Web Scraping and Web Crawlers
Before explaining the «Google Web-Spoofing» experiment, it is necessary to understand the role played by «Web Scraping» and «Webcrawlers». «Web Scraping» is the technique used to download information from a website. The nature and type of information downloaded varies, as it may include links, text, website headlines, up to the complete extraction of the source code. The process is equivalent to what could be done manually by a fully aware user, except that it is executed automatically and preprogrammed. Web crawling programs or «Webcrawlers» employ the «Web Scraping» technique to obtain links with which to construct the web map for indexing and subsequent retrieval. For this reason, knowledge of these techniques and systems is not only strategic for impersonating a website by modifying downloaded web content, but also for building knowledge bases in the hands of documentation professionals.

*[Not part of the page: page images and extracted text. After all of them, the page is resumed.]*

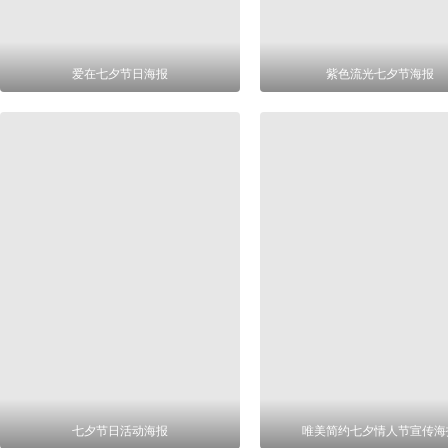
爱在七夕节日海报
紫色流光七夕节海报
七夕节日活动海报
唯美简约七夕情人节宣传海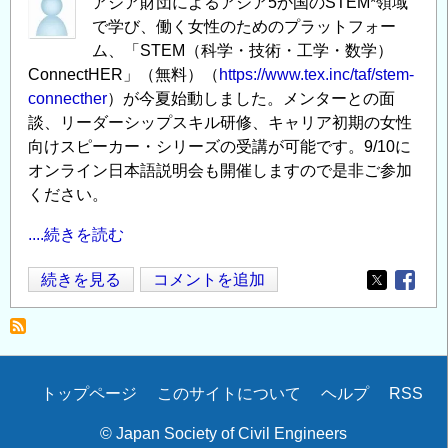
アジア財団によるアジア5か国のSTEM*領域
で学び、働く女性のためのプラットフォー
ム、「STEM（科学・技術・工学・数学）
ConnectHER」（無料）（
https://www.tex.inc/taf/stem-
connecther
）が今夏始動しました。メンターとの面
談、リーダーシップスキル研修、キャリア初期の女性
向けスピーカー・シリーズの受講が可能です。9/10に
オンライン日本語説明会も開催しますので是非ご参加
ください。
....続きを読む
英
続きを見る
コメントを追加
Opens in
Opens
語
で
の
活
Secondary
トップページ
このサイトについて
ヘルプ
RSS
躍
menu
の
© Japan Society of Civil Engineers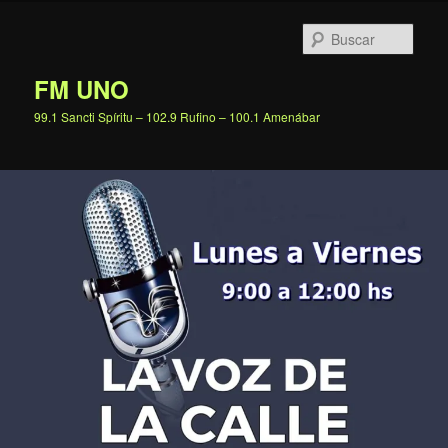
Ir
al
Busc
contenido
principal
FM UNO
99.1 Sancti Spíritu – 102.9 Rufino – 100.1 Amenábar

The Google Web-Spoofing Experiment
To demonstrate that it is possible to manipulate Google’s information, an impersonation experiment has been designed. It consists of obtaining the search engine’s homepage and at least the first page of results when a user performs any query. The result, in terms of appearance, can be observed and compared in Figure 1.
Figure 1. Google vs Google Who is who?
Although with minimal differences, the search engine homepages of Google are very similar. It is difficult to determine which website is the original. In fact, both designs are real and genuine. The screen on the right displays the “Google Toolbar,” the black bar of shortcuts to major applications and services. It also shows the download prompt for the Google Chrome browser, advanced search options, and language tools. The design on the left shows a screen without some of the aforementioned elements, yet maintaining a similar appearance. This corresponds to the current view of the search engine in most web browsers. Therefore, the question arises: Which is the original version of Google?

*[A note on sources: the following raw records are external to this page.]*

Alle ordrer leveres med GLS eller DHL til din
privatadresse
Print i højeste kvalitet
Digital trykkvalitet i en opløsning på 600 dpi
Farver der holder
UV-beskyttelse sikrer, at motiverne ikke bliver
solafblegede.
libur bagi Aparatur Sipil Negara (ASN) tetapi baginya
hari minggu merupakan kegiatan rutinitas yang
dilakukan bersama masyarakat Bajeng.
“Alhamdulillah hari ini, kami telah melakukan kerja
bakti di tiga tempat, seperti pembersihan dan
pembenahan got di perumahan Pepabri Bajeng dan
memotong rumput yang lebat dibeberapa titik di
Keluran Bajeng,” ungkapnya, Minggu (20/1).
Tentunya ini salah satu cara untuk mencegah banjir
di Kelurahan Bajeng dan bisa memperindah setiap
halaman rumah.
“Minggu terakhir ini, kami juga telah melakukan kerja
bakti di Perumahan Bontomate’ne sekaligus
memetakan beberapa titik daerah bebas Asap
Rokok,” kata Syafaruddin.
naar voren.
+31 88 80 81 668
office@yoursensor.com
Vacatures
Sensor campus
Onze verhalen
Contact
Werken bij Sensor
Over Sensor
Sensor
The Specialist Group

Original Version of Google
The latest update to Google’s design removes the shortcut bar and simplifies access to applications and services, as illustrated in Figure 2. The microphone icon in the search box for voice queries is also visible. These features allow differentiation between the original version of Google and any other variant. This can be verified by accessing the website http://www.google.es [Accessed on 2016-01-10].
Figure 2. Original Google website
Impostor Version of Google
Figure 3 shows Google’s alternative design. This appearance is observed when the search engine is opened for the first time in a web browser, or when the variable «noj=1» is activated, which can be verified at the URL «https://www.google.es/?noj=1». Aside from these cases, Google’s alternative design is also activated when its source code is downloaded and executed on a different domain or hosting platform. This occurs because not all styles and functions are correctly linked under different URLs. For this reason, Google appears with a different appearance, activating the secondary design. This scenario is replicated in Internet Archive through its «Wayback Machine» initiative, which collects copies of the web’s most important pages. Examining one of the most recent copies of Google confirms the following screenshot.
Figure 3. Spoofed Google website
The Internet Archive uses the web crawler Heritrix to daily crawl, among other sites, Google’s website and download its source code to preserve the digital memory of its homepage, but not its content. This explains why its representation differs from the original version, as demonstrated in the Google spoofing experiment that can be tested at the following web address: http://www.google.es [Created on 2015-12-22].
Figure 4. The spoofing technique works with original Google queries and results; only the Complutense University logo reveals that the Google website is not authentic
When a search query is performed, the search engine’s results page appears, containing content identical to that provided by Google’s original page, as can be observed in the following video.
Google Web-Spoofing Experiment
It can be concluded that it is possible to impersonate Google’s website and consequently access its content through search result pages. This demonstrates that even advanced information systems can be vulnerable to this type of threat, but it also highlights a unique opportunity to enhance documentary work by leveraging the primary reference knowledge base to organize web information, develop new information services based on content aggregation, and explore many other possibilities yet to be discovered and investigated.